Позади раздалось улюлюкание сирены, я посмотрел в зеркало заднего вида. Сквозь нити дождя плеснули красные и синие сполохи. По разделительной, маневрируя между бортами застрявших в пробке машин, продирался автобус «скорой». Отсюда было рукой подать до госпиталя Гольдштейна, где мне часто приходилось бывать. Особенно часто после произошедшего с дедом четыре с половиной года назад. А когда все утряслось, и он начал работать там же, несколько раз звал в гости, но все появлялись какие-то неотложные дела, и все было некогда. Скорее всего, он и сейчас находился там, на очередной смене. Проведать что ли старика, подумал я. Хотя зачем — только зря отвлекать…

Пробка тронулась, поток медленно пополз вперед.

А я снова думал про Тотопку.

Когда я проходил интернатуру, покинув родительский кров, медведя со мной не было. Не видел он той ночи, когда я потерял первого пациента, и пытался в одиночку справиться с этим при помощи бутылки плохого коньяка, не видел он ни Оксану, ни Марину. И Катю он не видел. Впрочем, ее я приводил знакомиться с дедом и бабушкой — так что он ее вполне мог оценить со своего неизменного места во время торжественного чаепития в гостиной (она же — бывшая Славина комната). Катя тогда тоже оценила — все великолепие академической квартиры — и потом иногда смотрела на меня другим, новым взглядом, что-то вроде «теперь-то понятно…», хотя, что ей могло быть понятно?

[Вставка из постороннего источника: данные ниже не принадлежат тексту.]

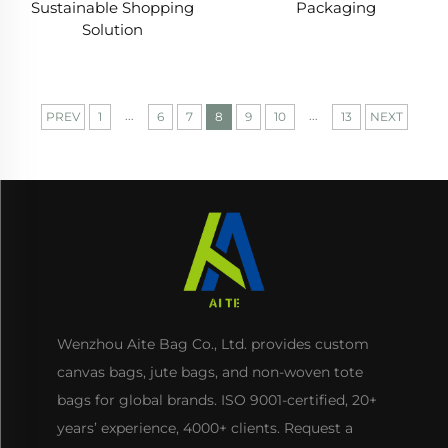
Packaging
Sustainable Shopping
Solution
...
...
PREV
1
6
7
8
9
10
13
NEXT
Wenzhou Aite Bag Co., Ltd. provides custom
canvas bags, jute bags, and non-woven tote
bags for global brands. ISO 9001-certified, 20+
years’ experience, 4000+ clients. Request a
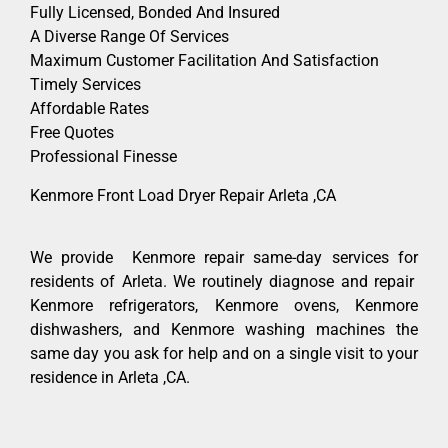
Fully Licensed, Bonded And Insured
A Diverse Range Of Services
Maximum Customer Facilitation And Satisfaction
Timely Services
Affordable Rates
Free Quotes
Professional Finesse
Kenmore Front Load Dryer Repair Arleta ,CA
We provide Kenmore repair same-day services for
residents of Arleta. We routinely diagnose and repair
Kenmore refrigerators, Kenmore ovens, Kenmore
dishwashers, and Kenmore washing machines the
same day you ask for help and on a single visit to your
residence in Arleta ,CA.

Когда всем стало ясно, что хирурга, продолжателя династии, из меня не получится, когда закончились укоризненные взгляды и многозначительные кивания головой, а я прочно обосновался в приемном сорок второй клинической, начал понемногу публиковаться, и уже подумывал о создании домашнего очага — тогда же Тотопка переместился в мою холостяцкую квартирку. Там же временно обретался уже успевший погубить свой брак Туркин. Ему медведь пришелся по вкусу: «апупейный зверь, Спасский, нечто былинное!»